- Leader: Yitzhak Yitzhaky
- Founded: 11 November 1980
- Split from: Likud
- Most MKs: 1 (1980–1981)
- Fewest MKs: 1 (1980–1981)

Election symbol
- ט‎

= One Israel (1980) =

One Israel (ישראל אחת, Yisrael Ahat) was a short-lived political party in Israel led by Yitzhak Yitzhaky.

==Background==
The formation of One Israel during the ninth Knesset was largely precipitated by Menachem Begin's controversial decision to sign the Camp David Accords and the Egypt–Israel peace treaty despite opposition within his own party, Likud. Internal disagreements led to seven MKs deserting the party in 1980 (though one later returned).

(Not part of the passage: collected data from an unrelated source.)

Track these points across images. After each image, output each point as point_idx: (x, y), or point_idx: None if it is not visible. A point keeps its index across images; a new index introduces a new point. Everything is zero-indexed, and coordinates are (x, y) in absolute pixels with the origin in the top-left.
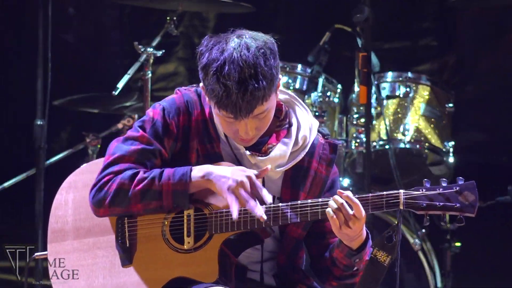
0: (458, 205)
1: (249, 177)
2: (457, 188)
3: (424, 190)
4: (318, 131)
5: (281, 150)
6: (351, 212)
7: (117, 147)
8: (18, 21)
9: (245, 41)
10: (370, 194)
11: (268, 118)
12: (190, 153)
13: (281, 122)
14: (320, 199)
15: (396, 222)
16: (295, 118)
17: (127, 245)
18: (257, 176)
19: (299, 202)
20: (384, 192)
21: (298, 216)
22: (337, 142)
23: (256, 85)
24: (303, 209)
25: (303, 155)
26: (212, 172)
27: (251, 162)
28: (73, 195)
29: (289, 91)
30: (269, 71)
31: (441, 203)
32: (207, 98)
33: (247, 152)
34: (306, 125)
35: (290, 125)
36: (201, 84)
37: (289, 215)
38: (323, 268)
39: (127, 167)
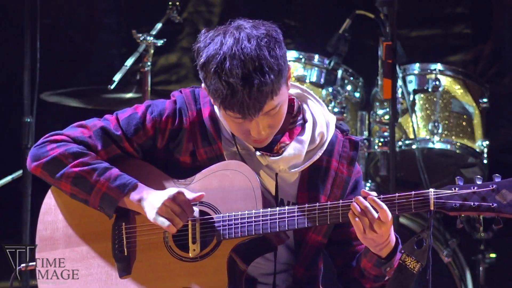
0: (495, 205)
1: (174, 196)
2: (494, 186)
3: (457, 188)
4: (336, 126)
5: (295, 149)
6: (376, 215)
7: (89, 119)
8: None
9: (245, 32)
10: (397, 194)
11: (281, 114)
12: (180, 155)
13: (294, 119)
14: (340, 201)
15: (427, 225)
16: (309, 113)
17: (125, 254)
18: (192, 201)
19: (317, 204)
20: (413, 192)
21: (317, 220)
22: (358, 138)
23: (262, 79)
24: (322, 211)
25: (320, 154)
26: (147, 198)
27: (262, 163)
28: (63, 199)
29: (299, 84)
30: (275, 62)
31: (476, 203)
32: (211, 99)
33: (258, 153)
34: (322, 120)
35: (305, 121)
36: (202, 85)
37: (306, 219)
38: (351, 279)
39: (79, 136)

Three set up Rafi – National List, two founded Tehiya and Yosef Tamir defected to Shinui. On 10 October 1980 Yitzhak Yitzhaky also left the party, despite only having joined the Likud during the Knesset session, having been elected on the Shlomtzion list (which had merged into Likud soon after the election). Yitzhaky was initially an independent, but formed One Israel on 11 November.

Yitzhaky asked American-Israeli basketball legend Tal Brody to join the party, but was rebuffed. Its list for the 1981 elections was headed by Yitzhaky, with Sara Smilansky in third place. The party received only 0.2% of the vote, failing to cross the 1% electoral threshold, and later disappeared.